Doğruları haykıran ister Deniz Gezmiş olsun ister Ozan Arif. Nemrutların ateşine atılıyorlardı farklı zamanlarda farklı farklı çağlarda farklı farklı durumlarda. O yüzden hiç sevmiyorum iktidar yalakalığı yapan programları. Gazetecilerden, şairlerden, yazarlardan yalakalık yapanları kim severdi ki… Dinist düşünceliler mi, sistem böyle diyenler mi, ayak takımının amigoları mı?
Zaman değişti ancak değişmedi hiç yasalar ve kanunlar. Değişti demeyin hala aynı gerçekte. Kadılar can korkusuna, sürülme korkusuna haykıramadı gerçekleri. Mahkemeler hep maaşlıydı çünkü…İstisnalar hiç bozamadı kaideyi. Maaşlı hakim savcı mı olurdu biraz düşününce diyorum.
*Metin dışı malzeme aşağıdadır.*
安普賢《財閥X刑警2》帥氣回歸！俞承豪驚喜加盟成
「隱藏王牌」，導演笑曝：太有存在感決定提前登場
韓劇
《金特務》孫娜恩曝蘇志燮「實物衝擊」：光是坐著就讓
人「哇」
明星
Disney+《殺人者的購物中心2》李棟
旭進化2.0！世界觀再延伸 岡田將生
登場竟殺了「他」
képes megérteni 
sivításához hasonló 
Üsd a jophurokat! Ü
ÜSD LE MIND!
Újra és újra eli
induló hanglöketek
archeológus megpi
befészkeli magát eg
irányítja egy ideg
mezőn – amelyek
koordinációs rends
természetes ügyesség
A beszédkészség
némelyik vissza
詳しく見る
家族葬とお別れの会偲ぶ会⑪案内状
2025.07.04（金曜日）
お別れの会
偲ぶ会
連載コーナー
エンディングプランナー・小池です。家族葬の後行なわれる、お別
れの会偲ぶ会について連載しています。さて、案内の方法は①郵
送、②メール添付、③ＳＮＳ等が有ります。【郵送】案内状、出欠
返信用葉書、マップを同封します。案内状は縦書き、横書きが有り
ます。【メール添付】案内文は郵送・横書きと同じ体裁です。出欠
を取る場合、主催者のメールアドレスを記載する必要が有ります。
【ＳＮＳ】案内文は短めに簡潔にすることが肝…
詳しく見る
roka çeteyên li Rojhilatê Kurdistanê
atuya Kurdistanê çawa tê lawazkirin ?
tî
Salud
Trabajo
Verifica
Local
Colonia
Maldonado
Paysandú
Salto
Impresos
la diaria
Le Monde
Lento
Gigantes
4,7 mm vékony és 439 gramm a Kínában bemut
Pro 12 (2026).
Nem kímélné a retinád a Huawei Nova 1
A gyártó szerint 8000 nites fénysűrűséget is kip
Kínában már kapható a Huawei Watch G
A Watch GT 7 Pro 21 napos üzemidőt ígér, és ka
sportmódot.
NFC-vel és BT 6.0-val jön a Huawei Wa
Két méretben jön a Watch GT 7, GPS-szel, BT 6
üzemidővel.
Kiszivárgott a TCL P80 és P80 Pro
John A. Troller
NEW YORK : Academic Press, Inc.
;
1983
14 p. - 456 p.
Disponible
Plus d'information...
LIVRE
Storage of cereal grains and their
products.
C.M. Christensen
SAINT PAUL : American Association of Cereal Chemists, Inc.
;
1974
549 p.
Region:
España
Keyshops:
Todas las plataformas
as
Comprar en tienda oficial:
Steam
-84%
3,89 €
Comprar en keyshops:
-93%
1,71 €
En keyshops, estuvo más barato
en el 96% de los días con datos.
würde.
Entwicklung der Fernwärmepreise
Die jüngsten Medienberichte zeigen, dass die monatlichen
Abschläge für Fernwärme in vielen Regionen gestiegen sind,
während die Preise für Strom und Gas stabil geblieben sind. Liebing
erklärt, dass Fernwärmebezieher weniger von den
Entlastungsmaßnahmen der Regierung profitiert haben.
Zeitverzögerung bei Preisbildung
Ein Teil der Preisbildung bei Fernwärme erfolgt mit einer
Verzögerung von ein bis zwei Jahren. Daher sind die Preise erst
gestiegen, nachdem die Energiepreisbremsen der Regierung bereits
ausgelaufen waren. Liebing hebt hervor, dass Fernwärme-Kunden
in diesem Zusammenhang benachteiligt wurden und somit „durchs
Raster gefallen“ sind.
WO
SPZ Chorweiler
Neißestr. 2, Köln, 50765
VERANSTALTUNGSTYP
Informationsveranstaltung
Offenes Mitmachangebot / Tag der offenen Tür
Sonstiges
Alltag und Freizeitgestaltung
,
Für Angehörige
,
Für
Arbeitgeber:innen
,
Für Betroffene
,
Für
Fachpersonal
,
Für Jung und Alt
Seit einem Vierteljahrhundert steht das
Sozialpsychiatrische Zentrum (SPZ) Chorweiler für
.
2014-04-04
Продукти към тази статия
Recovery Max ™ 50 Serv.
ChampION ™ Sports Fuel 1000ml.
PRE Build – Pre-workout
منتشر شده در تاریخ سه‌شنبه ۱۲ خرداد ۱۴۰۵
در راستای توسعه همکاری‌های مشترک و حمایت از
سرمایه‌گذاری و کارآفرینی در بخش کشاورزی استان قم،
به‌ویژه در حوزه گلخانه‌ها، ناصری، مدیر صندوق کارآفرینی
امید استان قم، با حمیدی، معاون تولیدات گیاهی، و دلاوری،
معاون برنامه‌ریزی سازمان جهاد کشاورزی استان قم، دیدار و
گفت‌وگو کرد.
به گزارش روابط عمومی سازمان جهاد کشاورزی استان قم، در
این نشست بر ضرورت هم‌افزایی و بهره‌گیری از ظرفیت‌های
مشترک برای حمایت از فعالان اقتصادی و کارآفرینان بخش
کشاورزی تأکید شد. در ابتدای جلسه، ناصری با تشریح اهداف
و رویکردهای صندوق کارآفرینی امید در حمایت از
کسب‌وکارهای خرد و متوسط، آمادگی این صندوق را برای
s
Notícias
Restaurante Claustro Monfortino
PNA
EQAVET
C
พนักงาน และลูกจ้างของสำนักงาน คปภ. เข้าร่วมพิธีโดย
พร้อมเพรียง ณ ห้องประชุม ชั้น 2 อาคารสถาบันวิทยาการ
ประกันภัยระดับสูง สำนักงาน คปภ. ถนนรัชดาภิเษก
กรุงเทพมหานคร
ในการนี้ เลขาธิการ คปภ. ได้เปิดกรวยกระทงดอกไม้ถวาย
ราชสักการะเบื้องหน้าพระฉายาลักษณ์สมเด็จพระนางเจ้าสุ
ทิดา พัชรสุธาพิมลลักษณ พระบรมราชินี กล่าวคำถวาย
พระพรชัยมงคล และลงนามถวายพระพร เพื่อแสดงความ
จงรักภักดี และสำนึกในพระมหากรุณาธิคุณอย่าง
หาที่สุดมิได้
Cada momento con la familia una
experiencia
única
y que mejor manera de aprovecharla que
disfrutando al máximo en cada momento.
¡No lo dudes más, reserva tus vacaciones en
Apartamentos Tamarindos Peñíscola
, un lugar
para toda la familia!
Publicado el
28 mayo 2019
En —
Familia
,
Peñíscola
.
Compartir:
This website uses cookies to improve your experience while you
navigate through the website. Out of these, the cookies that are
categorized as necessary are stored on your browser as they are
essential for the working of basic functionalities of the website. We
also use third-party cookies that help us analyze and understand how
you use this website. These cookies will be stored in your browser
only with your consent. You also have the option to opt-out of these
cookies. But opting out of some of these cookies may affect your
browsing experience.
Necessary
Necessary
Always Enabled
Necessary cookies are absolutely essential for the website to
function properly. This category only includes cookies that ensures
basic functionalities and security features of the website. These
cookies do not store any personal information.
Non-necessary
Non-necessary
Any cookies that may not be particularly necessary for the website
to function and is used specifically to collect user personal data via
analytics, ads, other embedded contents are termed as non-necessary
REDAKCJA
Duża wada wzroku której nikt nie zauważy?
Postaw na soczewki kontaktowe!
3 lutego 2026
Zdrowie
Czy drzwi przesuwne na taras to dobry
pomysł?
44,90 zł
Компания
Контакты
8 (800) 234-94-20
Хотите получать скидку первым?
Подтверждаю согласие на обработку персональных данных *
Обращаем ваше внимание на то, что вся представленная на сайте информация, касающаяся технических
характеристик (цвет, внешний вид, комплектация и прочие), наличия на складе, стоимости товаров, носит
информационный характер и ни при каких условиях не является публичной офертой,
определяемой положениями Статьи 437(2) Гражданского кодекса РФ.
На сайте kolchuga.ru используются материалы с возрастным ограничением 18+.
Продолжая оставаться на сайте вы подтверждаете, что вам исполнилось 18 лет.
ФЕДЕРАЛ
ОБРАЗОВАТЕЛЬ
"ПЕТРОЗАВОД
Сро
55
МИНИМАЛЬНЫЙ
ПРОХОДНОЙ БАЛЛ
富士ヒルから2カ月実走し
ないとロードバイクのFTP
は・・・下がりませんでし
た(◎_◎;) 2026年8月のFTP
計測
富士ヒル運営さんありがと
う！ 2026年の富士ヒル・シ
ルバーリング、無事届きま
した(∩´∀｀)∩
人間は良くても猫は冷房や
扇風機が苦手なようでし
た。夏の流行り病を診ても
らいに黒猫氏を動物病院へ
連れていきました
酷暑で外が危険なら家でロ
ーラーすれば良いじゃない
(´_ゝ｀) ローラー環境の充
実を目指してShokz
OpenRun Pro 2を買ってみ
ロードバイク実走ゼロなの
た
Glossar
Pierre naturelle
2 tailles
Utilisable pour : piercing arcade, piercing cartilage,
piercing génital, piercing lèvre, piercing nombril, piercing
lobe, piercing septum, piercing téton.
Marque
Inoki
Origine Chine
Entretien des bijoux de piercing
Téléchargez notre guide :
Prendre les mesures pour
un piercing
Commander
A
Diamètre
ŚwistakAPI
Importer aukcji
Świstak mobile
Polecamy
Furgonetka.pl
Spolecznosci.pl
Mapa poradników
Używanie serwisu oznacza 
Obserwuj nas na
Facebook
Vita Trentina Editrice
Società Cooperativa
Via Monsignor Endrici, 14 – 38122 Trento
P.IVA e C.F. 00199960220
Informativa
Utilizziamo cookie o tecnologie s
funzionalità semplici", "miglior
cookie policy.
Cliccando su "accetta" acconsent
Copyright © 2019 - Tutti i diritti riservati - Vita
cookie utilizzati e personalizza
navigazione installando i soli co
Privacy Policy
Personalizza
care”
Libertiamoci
Aileleri var, çoluk çocukları var, korkuyorlardı beylerden devletten paşalardan lordlardan…
Maaşlı kadılar, hakimler, savcılar her devirde her coğrafyadaydı. Pir Sultan da çekti onlardan, Şeyh bilmem kimde zamanına göre.
Uğur Mumcu varmış, öldürüldü. Muhsin Yazıcıoğlu öldürüldü. Turan Dursun’u da kurşunladılar herhalde, yanılmıyorsam. Daha çok geçmedi Ankara’nın göbeğinde eski ülkücü başkanımıymış ne, adını unuttum, sanırım Sinan’dı, o da öldürüldü, Sinan Ateşti galiba adı. Kimin ayağına basmıştı bu isimler, hangi arı kovanına çomak sokmuşlardı. Fark etmiyordu öldürülenlerin düşüncesi, aidiyeti, siyaseti, dini… Dürüst insanlara tahammülü yoktu beylerin, paşaların, devlet siyasetinin.
Belki de artık yapay zekalar sağlamalı adaleti. Onlar kurulmalı savcı ve hakim koltuklarına. Hiç olmazsa korkmazlar, canları yok ki öldürülsün yapay zeka hakimler ve savcılar, aileleri yok ki eş çoluk çocuklarına zarar vermekle tehdit edilebilsinler, maaş telaşeleri de olmaz hem, sürülme korkuları da..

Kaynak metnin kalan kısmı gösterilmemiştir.